For the garlic paste and roasted vegetables:
About an hour before the dough is ready, start by roasting the garlic, beets and butternut squash. Preheat the oven to 400 degrees. Slice off the top of the garlic bulb so that each clove is exposed. Drizzle a bit of olive oil over top, rubbing each clove to make sure the oil is well-distributed, then wrap in foil and bake for 30-40 minutes. The garlic should be soft when pressed when it’s done. I like to add a little nutmeg to the butternut squash before baking, but otherwise, just cutting them and the beets up and tossing them in the oven for 30-40 minutes (until soft) should work.
Take the roasted garlic and pop out the cloves by squeezing, or with a fork. At the same time take out the roasted vegetables and set aside. Combine garlic with one teaspoon olive oil, the little bit of milk, sprinkle of crushed red pepper and mash with a fork until it becomes a paste.
For the kale, onions and Brussels Sprouts:
While the garlic is baking caramelize the onions, saute the kale and brussels sprouts until wilted. I do this by heating oil over medium-low heat in a large cast-iron skillet or saucepan, and spreading the onions in a single layer evenly across the pan. Let the onions sizzle in the pan for at least 30 minutes, but up to 50, stirring no more than once every 5-10 minutes. Once onions are soft, brown, nearly jammy, and sweet, they’re done. Drizzle a little bit of balsamic vinaigrette over top for extra flavor.
If you can multitask, heat a bit of oil in a saucepan and sauté the kale and Brussels sprouts until just wilted, seasoning with salt and pepper as desired, drain any liquid, and set aside. If you added turkey sausage like me, now would also be a good time to sauté them.
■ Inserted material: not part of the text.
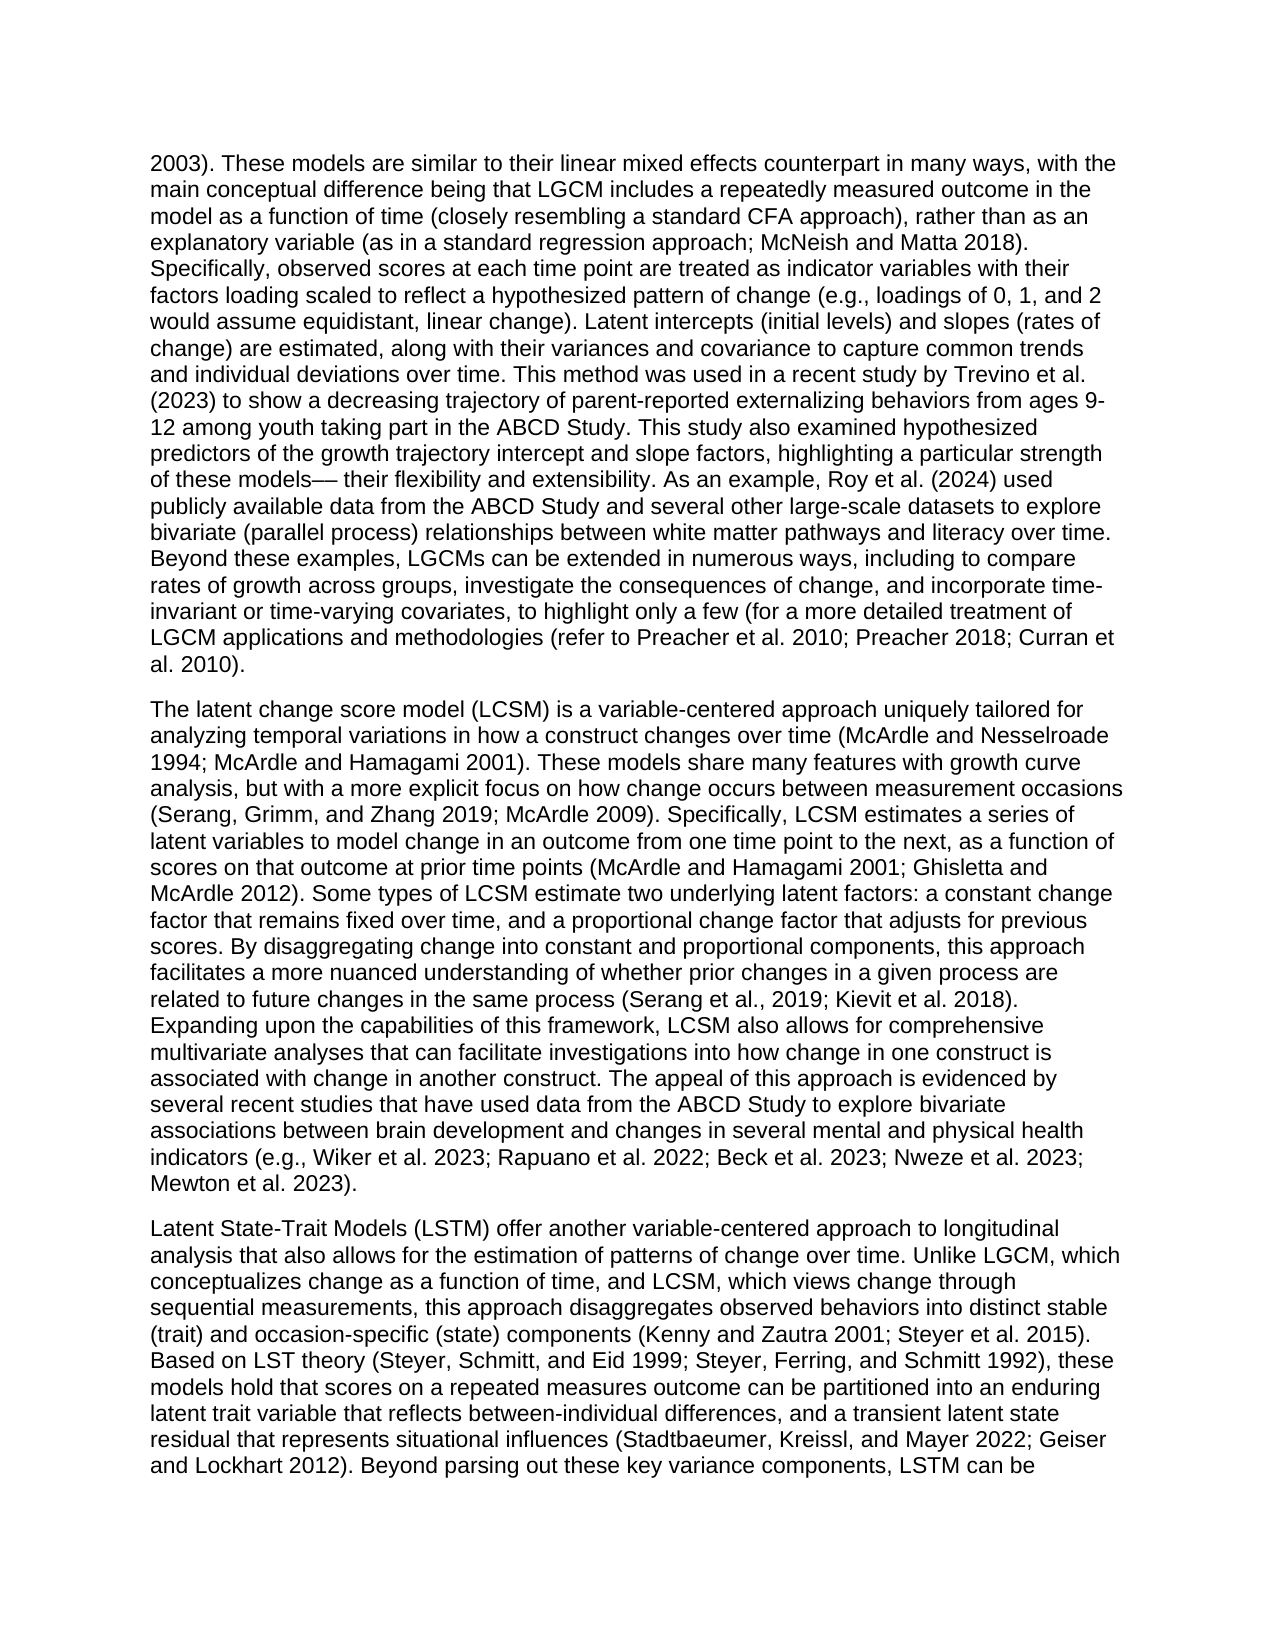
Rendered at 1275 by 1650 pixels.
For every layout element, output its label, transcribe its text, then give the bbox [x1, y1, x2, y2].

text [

When the dough is ready, prepare your baking surface by sprinkling it liberally with flour or cornmeal. I never had a real housewarming party so I don’t own a pizza stone. Hello baking sheet. No need to preheat the baking sheet. Preheat your oven to its hottest setting, about 500-550F.
Scrape the dough out of your bowl onto a well-floured surface. Parchment paper helps. It should be quite sticky and soft. Flour the top of the dough, then divide the dough in half and form them into ball shapes. If you’re baking these one at a time, cover one ball of dough with a damp towel while you prepare the other.
Gently press, shape, and stretch the dough into a flat circle or rectangle however you like. I’m all about the “rustic” shape. I think we’re aiming for two 10 inch circle-type shapes or one larger pie.
Brush a small amount of olive oil over the dough, then spread the garlic paste in an even layer across it. Sprinkle desired amount of cheese over that, then your caramelized onions, kale, sprouts and root veggies. Add more cheese. I’ve also added a turkey sausage (sauteed for 30 mins until cooked).
Bake at 500 for 10-12 minutes, or until the pizza reaches your desired brownness and crust kind of bubbles. Enjoy the heck out of all of your effort and no need to tip the delivery dude.